My reasoning, which felt logical at the time: the technology is changing so fast that investing time in learning any particular tool is almost pointless. By the time you’ve got comfortable with it, something else has emerged. So why bother?
I’ve had to revise that position.
“You actually need to be learning and adapting. Yes, it will change. But that mindset keeps you ahead — and focuses you on things that will genuinely improve your business.”
The Real Risk of Waiting
Here’s the thing I missed in my earlier reasoning. The risk isn’t that you’ll learn a tool that becomes obsolete. The risk is that while you’re waiting for things to stabilise, other businesses are already iterating — finding efficiencies, improving their processes, freeing up their people to do higher-value work.
That compounding advantage is real. And it widens the longer you wait.
I now think the question for business owners isn’t ‘which AI tool should I adopt?’ — that’s a secondary question. The primary question is: have I developed the habit of asking how technology can improve the way I work?
That mindset is durable. The specific tools will change. The habit of continuous improvement won’t.
What This Looks Like Practically
For me, the commitment has been to spend roughly an hour a day exploring what’s possible. Some of that is reading. Some of it is experimenting with tools directly — testing what works, what doesn’t, and what the genuine use cases are for an accounting firm.
What I’ve found is that the value isn’t usually in the headline applications. It’s in the mundane ones. The tasks that eat up time in every business — drafting communications, summarising information, processing repetitive data — are often exactly where these tools perform best.
And when those tasks get faster, there’s more capacity for the work that actually requires human judgement.
A Note on Privacy
I should add a practical caveat here, because it’s one we’re actively working through at Outside Accounting: AI adoption needs to be done thoughtfully, particularly when client data is involved.

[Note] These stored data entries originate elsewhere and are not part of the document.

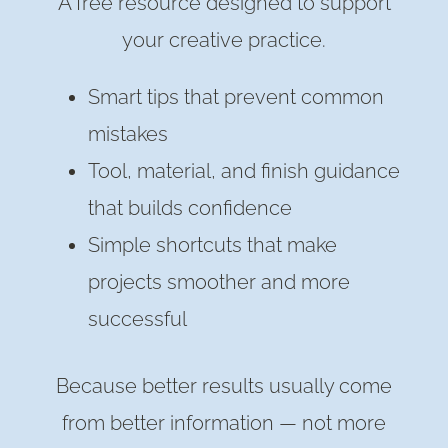
A free resource designed to support
your creative practice.
Smart tips that prevent common
mistakes
Tool, material, and finish guidance
that builds confidence
Simple shortcuts that make
projects smoother and more
successful
Because better results usually come
from better information — not more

Many of these platforms store information overseas. New Zealand’s updated privacy legislation has implications for how businesses can use client data with third-party tools. Before expanding your use of AI, it’s worth ensuring your privacy policy reflects this — and that your team has clear guidelines on what’s appropriate.
Getting that framework right isn’t a reason to delay starting. It’s just a reason to start deliberately.